Every day I walk into court, I meet people who are desperate for legal aid and assistance but cannot access it. People who have been convicted who would have been acquitted if legally represented. People eventually acquitted, but grappling with the anxiety of going back to nothing after at least a year in remand prison, which could have been avoided with legal representation. People who remind you that the dystopian fictional events in the life of Josef K. in Franz Kafka’s The Trial really could jump out of books and become reality. Motivated by such injustice, pro bono lawyers step in to help, but we face many systemic and capacity related challenges.  
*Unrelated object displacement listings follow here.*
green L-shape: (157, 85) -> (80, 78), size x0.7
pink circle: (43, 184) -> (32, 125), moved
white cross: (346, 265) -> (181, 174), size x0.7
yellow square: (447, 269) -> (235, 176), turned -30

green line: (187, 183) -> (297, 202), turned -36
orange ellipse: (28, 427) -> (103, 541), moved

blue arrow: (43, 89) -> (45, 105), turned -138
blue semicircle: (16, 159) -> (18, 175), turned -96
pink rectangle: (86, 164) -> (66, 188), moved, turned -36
Kenya has repeatedly acknowledged the dire need for criminal justice reform, and that the present system is particularly skewed against the urban poor and young. Retired Chief Justice David Maraga set up the National Committee on Criminal Justice Reforms in January 2018, with the mandate to comprehensively review the sector and make recommendations to drive reform. A committee was established to oversee the implementation of the Bail and Bond Policy Guidelines. If properly funded, these reforms would produce an efficient and well-coordinated system that guarantees justice to all, at all stages.  
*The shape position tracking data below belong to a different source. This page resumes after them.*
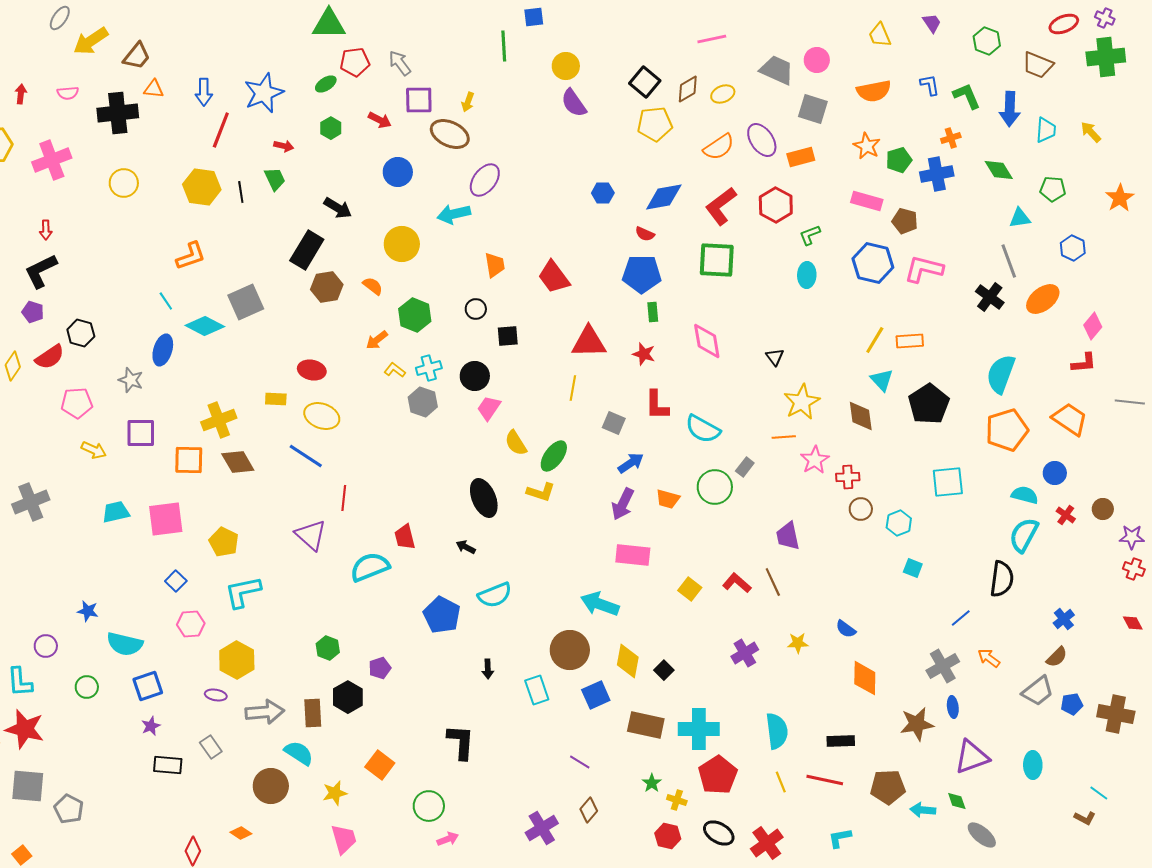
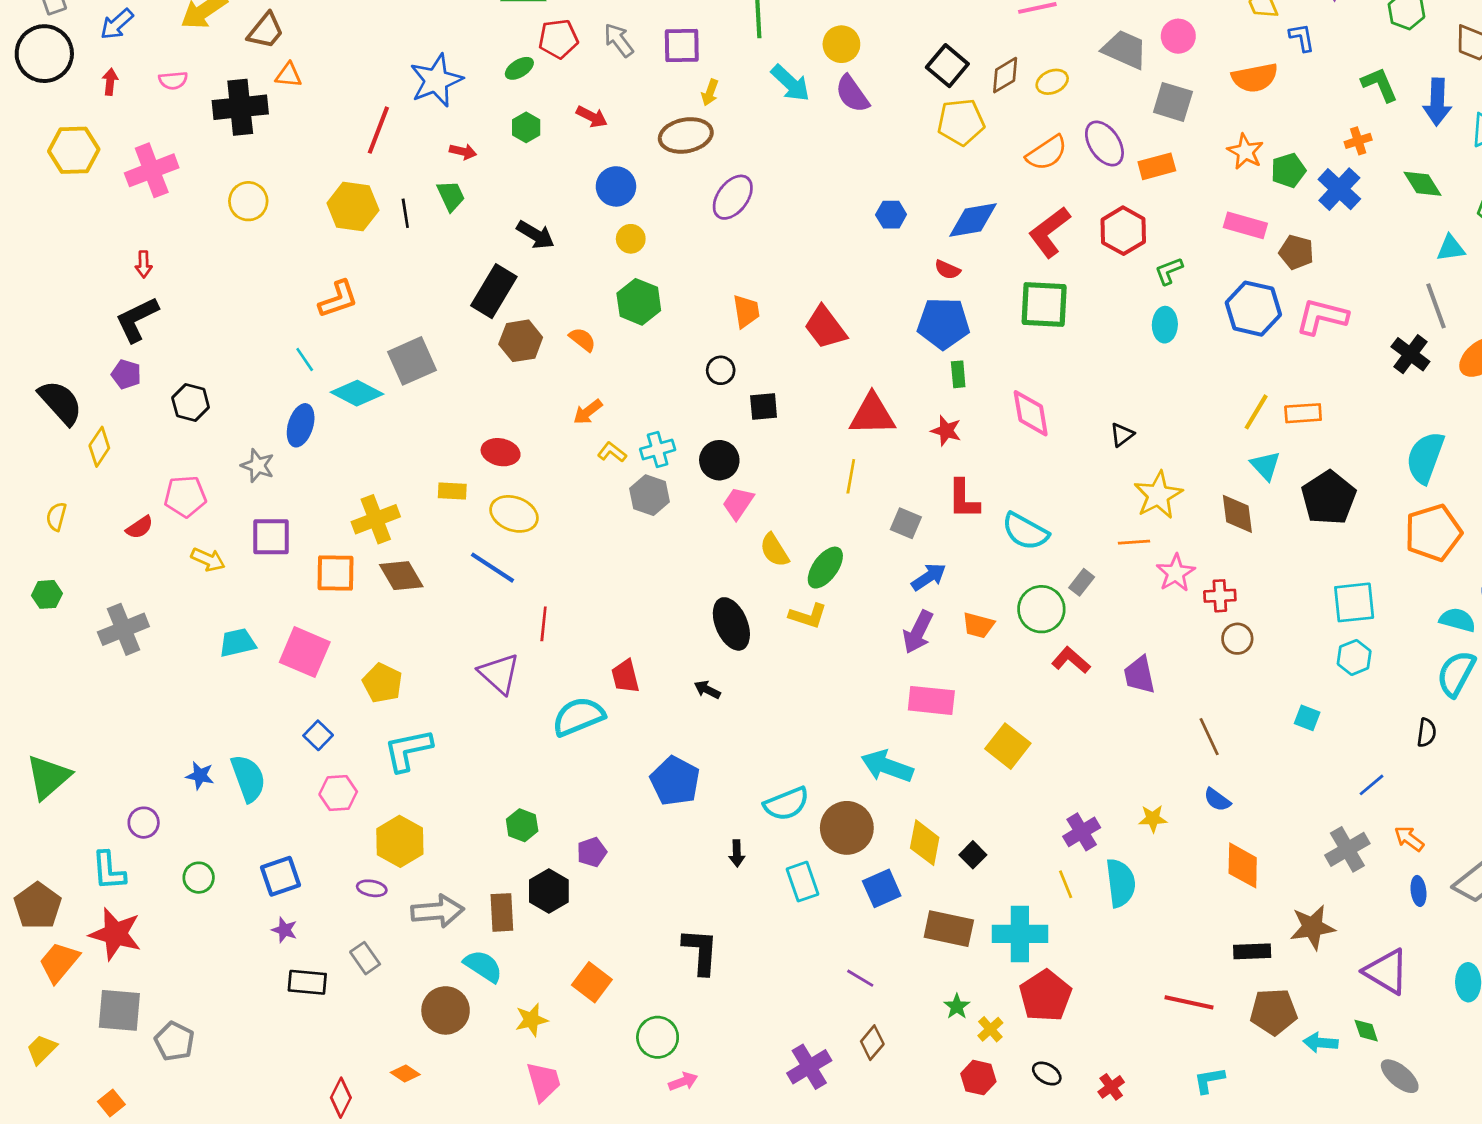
blue L-shape: (930, 85) -> (1302, 37), moved
blue arrow: (204, 92) -> (117, 24), moved, turned 48
purple square: (419, 100) -> (682, 46), moved
brown ellipse: (450, 134) -> (686, 135), turned -36
blue cross: (937, 174) -> (1339, 189), turned -36
cyan arrow: (454, 214) -> (790, 83), moved, turned -124
yellow circle: (402, 244) -> (631, 239), moved, size x0.6
green hexagon: (415, 315) -> (639, 302), moved
red semicircle: (50, 357) -> (140, 527), moved, size x0.7
black triangle: (775, 357) -> (1122, 435), turned 30
pink square: (166, 519) -> (305, 652), turned 30
cyan hexagon: (899, 523) -> (1354, 657), moved
black semicircle: (1002, 579) -> (1427, 733), size x0.6
brown line: (773, 582) -> (1209, 737), moved
red L-shape: (737, 583) -> (1071, 660), moved
yellow square: (690, 589) -> (1008, 746), size x1.4
cyan semicircle: (495, 595) -> (786, 804), moved
cyan semicircle: (125, 644) -> (248, 778), moved, turned -123
blue ellipse: (953, 707) -> (1418, 891), moved
purple star: (151, 726) -> (285, 930), turned -30
cyan semicircle: (777, 731) -> (1121, 883), moved
black rectangle: (841, 741) -> (1252, 951), moved
purple triangle: (972, 757) -> (1386, 972), turned 51
yellow line: (781, 782) -> (1066, 884), moved
yellow cross: (677, 800) -> (990, 1029), turned 30
black ellipse: (719, 833) -> (1047, 1074), size x0.7
red cross: (767, 843) -> (1111, 1087), size x0.6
Importing plea bargaining 

The challenge these well-intended criminal justice reforms are now facing is that state agencies including the Judiciary and the Office of the Director of Public Prosecutions (ODPP) are starved of much needed government funding because of other competing (political and national) agendas. This has led them to seek external sources of funding, such as from international aid agencies or foreign governments, with varying results. One example of this is a scheme to promote use of plea bargaining and diversion in Kenya, sponsored by the US Government and implemented through the ODPP. The scheme has led to prosecutors negotiating deals with unrepresented indigent defendants who have no idea what plea bargaining is, apart from a means to leave remand prison quickly if they happen to ‘win’ a non-custodial sentence in exchange for a guilty plea. In practice, this process often happens without defence lawyers, so that vulnerable pretrial detainees may end up accepting unfair deals just to get out of remand prisons – and no backstop as a safeguard. In effect, a dearth of adequate financing for criminal justice reform has resulted in the importation of policies and practices from other jurisdictions without thought for their suitability, and without sufficient safeguards for the vulnerable whose rights are at stake.  

No more quick fixes 

To fix Kenya’s ailing criminal justice system, the discourse needs to move from the board rooms and conference centres into the informal urban settlements where most arrests and over-policing occurs, the police stations where thousands are unjustly held, and abused, and the court rooms where people’s hopes for justice are routinely dashed, be they victims or suspects. That is where Kenya’s criminal justice system must transform – in consultation with the people most affected by it. The inclination to do the bare minimum and find quick fixes for a criminal justice system that is bursting at its seams, will do nothing to improve it. We must all ensure this is not the future of criminal justice in Kenya.